### Work task
Write out all the data again, exactly as it stands.

### Given records
• • • • • • •
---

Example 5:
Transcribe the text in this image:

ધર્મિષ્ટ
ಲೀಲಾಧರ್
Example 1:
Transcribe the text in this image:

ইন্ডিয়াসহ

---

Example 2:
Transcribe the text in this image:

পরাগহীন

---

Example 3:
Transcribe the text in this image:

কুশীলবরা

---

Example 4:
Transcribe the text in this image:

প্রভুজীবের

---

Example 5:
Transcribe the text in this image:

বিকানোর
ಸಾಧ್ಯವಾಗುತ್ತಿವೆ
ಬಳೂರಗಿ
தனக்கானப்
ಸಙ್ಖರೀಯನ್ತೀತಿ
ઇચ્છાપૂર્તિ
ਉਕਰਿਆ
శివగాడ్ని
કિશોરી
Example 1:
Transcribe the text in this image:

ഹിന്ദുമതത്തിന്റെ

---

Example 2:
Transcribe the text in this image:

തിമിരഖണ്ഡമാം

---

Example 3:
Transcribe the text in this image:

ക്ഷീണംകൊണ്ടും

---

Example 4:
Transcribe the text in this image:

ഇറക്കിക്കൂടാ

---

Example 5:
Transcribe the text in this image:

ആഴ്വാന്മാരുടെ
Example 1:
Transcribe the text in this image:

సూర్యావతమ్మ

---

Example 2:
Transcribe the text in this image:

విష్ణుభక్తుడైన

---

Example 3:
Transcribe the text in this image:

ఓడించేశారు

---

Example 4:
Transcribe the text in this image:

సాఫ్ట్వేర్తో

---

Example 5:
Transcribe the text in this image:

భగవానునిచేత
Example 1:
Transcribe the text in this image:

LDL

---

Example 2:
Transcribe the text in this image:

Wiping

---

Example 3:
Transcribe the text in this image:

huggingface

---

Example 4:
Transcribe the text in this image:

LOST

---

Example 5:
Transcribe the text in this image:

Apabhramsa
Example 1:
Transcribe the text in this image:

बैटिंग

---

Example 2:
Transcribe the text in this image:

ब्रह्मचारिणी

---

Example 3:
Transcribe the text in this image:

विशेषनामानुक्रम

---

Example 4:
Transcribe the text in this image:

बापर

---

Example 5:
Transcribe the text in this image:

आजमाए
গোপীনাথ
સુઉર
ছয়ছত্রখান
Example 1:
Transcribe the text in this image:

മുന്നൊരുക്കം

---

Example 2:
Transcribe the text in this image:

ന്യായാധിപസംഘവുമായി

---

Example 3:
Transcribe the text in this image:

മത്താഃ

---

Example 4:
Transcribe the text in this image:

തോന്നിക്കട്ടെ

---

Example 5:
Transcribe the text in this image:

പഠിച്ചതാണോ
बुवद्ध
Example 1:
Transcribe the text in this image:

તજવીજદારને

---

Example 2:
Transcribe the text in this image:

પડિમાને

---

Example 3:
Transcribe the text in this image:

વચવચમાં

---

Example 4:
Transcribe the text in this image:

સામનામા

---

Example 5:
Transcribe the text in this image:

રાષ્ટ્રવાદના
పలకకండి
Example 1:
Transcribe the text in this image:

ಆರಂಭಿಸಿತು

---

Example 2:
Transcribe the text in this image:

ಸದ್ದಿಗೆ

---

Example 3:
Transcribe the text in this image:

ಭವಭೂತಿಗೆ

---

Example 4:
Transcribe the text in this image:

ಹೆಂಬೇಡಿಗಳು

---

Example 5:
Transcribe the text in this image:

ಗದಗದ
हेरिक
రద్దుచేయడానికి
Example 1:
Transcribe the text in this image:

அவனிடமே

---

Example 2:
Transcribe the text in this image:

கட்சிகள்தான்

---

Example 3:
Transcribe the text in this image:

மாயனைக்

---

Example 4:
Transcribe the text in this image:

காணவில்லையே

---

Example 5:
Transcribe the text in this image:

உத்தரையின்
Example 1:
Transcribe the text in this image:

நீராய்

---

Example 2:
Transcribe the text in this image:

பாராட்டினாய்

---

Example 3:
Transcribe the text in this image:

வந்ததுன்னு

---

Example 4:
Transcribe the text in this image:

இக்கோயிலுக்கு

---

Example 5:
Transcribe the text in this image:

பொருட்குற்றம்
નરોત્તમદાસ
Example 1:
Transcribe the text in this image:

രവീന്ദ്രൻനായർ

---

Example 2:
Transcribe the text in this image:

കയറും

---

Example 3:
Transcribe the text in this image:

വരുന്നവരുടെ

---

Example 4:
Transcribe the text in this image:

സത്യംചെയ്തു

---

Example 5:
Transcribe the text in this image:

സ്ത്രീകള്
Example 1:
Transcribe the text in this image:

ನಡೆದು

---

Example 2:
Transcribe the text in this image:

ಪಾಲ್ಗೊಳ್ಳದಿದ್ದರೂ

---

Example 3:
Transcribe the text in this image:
• • • • • • •
### Task result
---

Example 5:
Transcribe the text in this image:

ધર્મિષ્ટ
ಲೀಲಾಧರ್
Example 1:
Transcribe the text in this image:

ইন্ডিয়াসহ

---

Example 2:
Transcribe the text in this image:

পরাগহীন

---

Example 3:
Transcribe the text in this image:

কুশীলবরা

---

Example 4:
Transcribe the text in this image:

প্রভুজীবের

---

Example 5:
Transcribe the text in this image:

বিকানোর
ಸಾಧ್ಯವಾಗುತ್ತಿವೆ
ಬಳೂರಗಿ
தனக்கானப்
ಸಙ್ಖರೀಯನ್ತೀತಿ
ઇચ્છાપૂર્તિ
ਉਕਰਿਆ
శివగాడ్ని
કિશોરી
Example 1:
Transcribe the text in this image:

ഹിന്ദുമതത്തിന്റെ

---

Example 2:
Transcribe the text in this image:

തിമിരഖണ്ഡമാം

---

Example 3:
Transcribe the text in this image:

ക്ഷീണംകൊണ്ടും

---

Example 4:
Transcribe the text in this image:

ഇറക്കിക്കൂടാ

---

Example 5:
Transcribe the text in this image:

ആഴ്വാന്മാരുടെ
Example 1:
Transcribe the text in this image:

సూర్యావతమ్మ

---

Example 2:
Transcribe the text in this image:

విష్ణుభక్తుడైన

---

Example 3:
Transcribe the text in this image:

ఓడించేశారు

---

Example 4:
Transcribe the text in this image:

సాఫ్ట్వేర్తో

---

Example 5:
Transcribe the text in this image:

భగవానునిచేత
Example 1:
Transcribe the text in this image:

LDL

---

Example 2:
Transcribe the text in this image:

Wiping

---

Example 3:
Transcribe the text in this image:

huggingface

---

Example 4:
Transcribe the text in this image:

LOST

---

Example 5:
Transcribe the text in this image:

Apabhramsa
Example 1:
Transcribe the text in this image:

बैटिंग

---

Example 2:
Transcribe the text in this image:

ब्रह्मचारिणी

---

Example 3:
Transcribe the text in this image:

विशेषनामानुक्रम

---

Example 4:
Transcribe the text in this image:

बापर

---

Example 5:
Transcribe the text in this image:

आजमाए
গোপীনাথ
સુઉર
ছয়ছত্রখান
Example 1:
Transcribe the text in this image:

മുന്നൊരുക്കം

---

Example 2:
Transcribe the text in this image:

ന്യായാധിപസംഘവുമായി

---

Example 3:
Transcribe the text in this image:

മത്താഃ

---

Example 4:
Transcribe the text in this image:

തോന്നിക്കട്ടെ

---

Example 5:
Transcribe the text in this image:

പഠിച്ചതാണോ
बुवद्ध
Example 1:
Transcribe the text in this image:

તજવીજદારને

---

Example 2:
Transcribe the text in this image:

પડિમાને

---

Example 3:
Transcribe the text in this image:

વચવચમાં

---

Example 4:
Transcribe the text in this image:

સામનામા

---

Example 5:
Transcribe the text in this image:

રાષ્ટ્રવાદના
పలకకండి
Example 1:
Transcribe the text in this image:

ಆರಂಭಿಸಿತು

---

Example 2:
Transcribe the text in this image:

ಸದ್ದಿಗೆ

---

Example 3:
Transcribe the text in this image:

ಭವಭೂತಿಗೆ

---

Example 4:
Transcribe the text in this image:

ಹೆಂಬೇಡಿಗಳು

---

Example 5:
Transcribe the text in this image:

ಗದಗದ
हेरिक
రద్దుచేయడానికి
Example 1:
Transcribe the text in this image:

அவனிடமே

---

Example 2:
Transcribe the text in this image:

கட்சிகள்தான்

---

Example 3:
Transcribe the text in this image:

மாயனைக்

---

Example 4:
Transcribe the text in this image:

காணவில்லையே

---

Example 5:
Transcribe the text in this image:

உத்தரையின்
Example 1:
Transcribe the text in this image:

நீராய்

---

Example 2:
Transcribe the text in this image:

பாராட்டினாய்

---

Example 3:
Transcribe the text in this image:

வந்ததுன்னு

---

Example 4:
Transcribe the text in this image:

இக்கோயிலுக்கு

---

Example 5:
Transcribe the text in this image:

பொருட்குற்றம்
નરોત્તમદાસ
Example 1:
Transcribe the text in this image:

രവീന്ദ്രൻനായർ

---

Example 2:
Transcribe the text in this image:

കയറും

---

Example 3:
Transcribe the text in this image:

വരുന്നവരുടെ

---

Example 4:
Transcribe the text in this image:

സത്യംചെയ്തു

---

Example 5:
Transcribe the text in this image:

സ്ത്രീകള്
Example 1:
Transcribe the text in this image:

ನಡೆದು

---

Example 2:
Transcribe the text in this image:

ಪಾಲ್ಗೊಳ್ಳದಿದ್ದರೂ

---

Example 3:
Transcribe the text in this image:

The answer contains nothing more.